Ist das noch zukunftsträchtig und bekommt man überhaupt noch Unterstützung von Microsoft?

Es gibt sicherlich noch viele weitere Fragen in diese Richtung die alle auf dasselbe Ergebnis hinaus laufen. Hier sind hoffentlich ein paar mögliche Antworten - Gründe die auch andere Entwickler anführen würden. Die wichtigste Frage für professionelle Entwickler ist sicher die nach der Unterstützung durch Microsoft.

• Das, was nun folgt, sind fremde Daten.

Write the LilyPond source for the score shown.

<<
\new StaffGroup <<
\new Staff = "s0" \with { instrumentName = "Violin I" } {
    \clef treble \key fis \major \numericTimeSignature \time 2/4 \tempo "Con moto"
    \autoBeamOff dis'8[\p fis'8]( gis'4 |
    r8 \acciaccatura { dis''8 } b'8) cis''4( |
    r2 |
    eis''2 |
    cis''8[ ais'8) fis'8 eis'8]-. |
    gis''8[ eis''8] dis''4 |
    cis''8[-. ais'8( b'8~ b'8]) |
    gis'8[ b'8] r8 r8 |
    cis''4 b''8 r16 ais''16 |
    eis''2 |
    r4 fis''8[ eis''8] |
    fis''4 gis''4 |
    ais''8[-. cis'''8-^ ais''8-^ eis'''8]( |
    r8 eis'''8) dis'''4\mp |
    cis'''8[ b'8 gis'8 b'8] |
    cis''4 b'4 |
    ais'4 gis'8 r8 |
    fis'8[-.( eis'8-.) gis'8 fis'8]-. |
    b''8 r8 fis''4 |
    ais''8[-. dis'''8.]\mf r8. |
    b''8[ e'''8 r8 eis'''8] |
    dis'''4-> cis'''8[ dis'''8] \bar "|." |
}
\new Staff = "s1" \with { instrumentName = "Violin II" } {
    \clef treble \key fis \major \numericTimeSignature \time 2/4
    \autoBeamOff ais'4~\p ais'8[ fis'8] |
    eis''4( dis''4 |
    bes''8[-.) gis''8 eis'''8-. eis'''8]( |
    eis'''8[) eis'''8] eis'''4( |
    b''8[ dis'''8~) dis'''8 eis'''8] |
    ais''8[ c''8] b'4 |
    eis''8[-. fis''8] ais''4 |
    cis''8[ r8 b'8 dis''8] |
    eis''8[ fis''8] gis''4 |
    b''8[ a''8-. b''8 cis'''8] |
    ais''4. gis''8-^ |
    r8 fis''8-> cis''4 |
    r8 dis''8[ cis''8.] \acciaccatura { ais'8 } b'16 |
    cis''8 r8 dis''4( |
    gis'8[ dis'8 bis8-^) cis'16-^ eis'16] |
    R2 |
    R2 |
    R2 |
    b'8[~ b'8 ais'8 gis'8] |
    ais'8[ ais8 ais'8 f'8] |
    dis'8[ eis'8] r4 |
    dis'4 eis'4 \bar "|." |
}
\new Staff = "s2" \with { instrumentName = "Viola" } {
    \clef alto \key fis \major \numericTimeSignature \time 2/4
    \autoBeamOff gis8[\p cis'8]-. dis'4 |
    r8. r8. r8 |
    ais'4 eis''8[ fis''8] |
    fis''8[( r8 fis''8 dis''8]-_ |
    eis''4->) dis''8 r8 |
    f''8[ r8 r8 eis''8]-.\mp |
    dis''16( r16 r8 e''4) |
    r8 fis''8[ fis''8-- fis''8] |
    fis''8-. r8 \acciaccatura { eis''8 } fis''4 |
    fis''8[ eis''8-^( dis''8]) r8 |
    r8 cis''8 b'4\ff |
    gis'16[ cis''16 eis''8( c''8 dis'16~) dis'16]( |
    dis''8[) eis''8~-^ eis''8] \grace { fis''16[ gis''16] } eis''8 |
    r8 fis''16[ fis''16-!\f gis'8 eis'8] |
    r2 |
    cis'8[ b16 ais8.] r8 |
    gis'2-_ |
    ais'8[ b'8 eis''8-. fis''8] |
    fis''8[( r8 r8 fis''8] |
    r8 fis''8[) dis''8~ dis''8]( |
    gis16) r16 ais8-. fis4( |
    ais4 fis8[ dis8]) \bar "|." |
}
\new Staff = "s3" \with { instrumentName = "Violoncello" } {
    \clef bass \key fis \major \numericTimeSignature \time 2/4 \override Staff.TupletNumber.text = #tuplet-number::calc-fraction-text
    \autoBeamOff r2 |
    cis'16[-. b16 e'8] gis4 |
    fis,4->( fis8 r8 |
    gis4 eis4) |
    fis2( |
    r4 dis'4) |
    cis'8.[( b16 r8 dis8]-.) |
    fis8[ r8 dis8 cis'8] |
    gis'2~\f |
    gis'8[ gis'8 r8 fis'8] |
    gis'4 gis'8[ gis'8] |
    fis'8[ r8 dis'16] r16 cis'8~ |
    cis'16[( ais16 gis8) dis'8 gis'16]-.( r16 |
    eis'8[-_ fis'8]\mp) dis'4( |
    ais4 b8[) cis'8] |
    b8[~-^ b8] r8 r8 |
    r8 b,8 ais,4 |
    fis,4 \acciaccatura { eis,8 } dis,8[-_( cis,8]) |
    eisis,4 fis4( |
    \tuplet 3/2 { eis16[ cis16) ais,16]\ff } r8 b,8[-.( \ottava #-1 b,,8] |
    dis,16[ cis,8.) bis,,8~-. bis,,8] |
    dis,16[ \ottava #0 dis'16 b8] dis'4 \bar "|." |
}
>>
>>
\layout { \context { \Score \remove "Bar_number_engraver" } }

Microsoft arbeitet daran, VB6 Programme auch unter Windows Vista lauffähig zu haben, und nach Informationen von Microsoft wird mit Windows Vista die VB6-Runtime mitausgeliefert. Visual Basic wurde aber durch die Masse der Hobby-Programmierer so populär und viele von diesen werden keinen Support durch den Hersteller in Anspruch nehmen, sie suchen sich in Newsgroups und Webseiten die benötigten Informationen. Dieses Buch soll eine solche Quelle sein. Für den Umstieg auf Visual Basic.Net benötigt ein Entwickler ein gewisses Maß an Umdenken und Schulung, Umstellungen von existierenden Programmen sind schwierig, manchmal kaum machbar und oft nicht sinnvoll. In der Praxis werden einzelne Module bei der weiteren Entwicklung neuer Versionen komplett neu geschrieben und so eine Anwendung nach und nach umgestellt. All das läuft auf einen gesteigerten, vor allem zeitlichen Aufwand bei der Umstellung hin, der durchaus gerechtfertigt sein kann. Die Vorteile die Visual Basic bis Version 6 gegenüber anderen Sprachen hatte, die deutlich schnellere und unkomplizierte Entwicklung der Benutzeroberfläche ( GUI, Graphical User Interface) steht mit dem Net Framework allen Net Sprachen zur Verfügung, was die Frage aufwirft, warum nicht gleich auf eine andere Sprache umsteigen. Letzten Endes ist das Geschmackssache bzw. hängt von den Anforderungen ab. Für die große Gruppe der Hobby-Programmierer ist der Umstieg häufig aber keine Option, und wenn Sie dieses Buch lesen, haben Sie wahrscheinlich Ihre Entscheidung bereits getroffen.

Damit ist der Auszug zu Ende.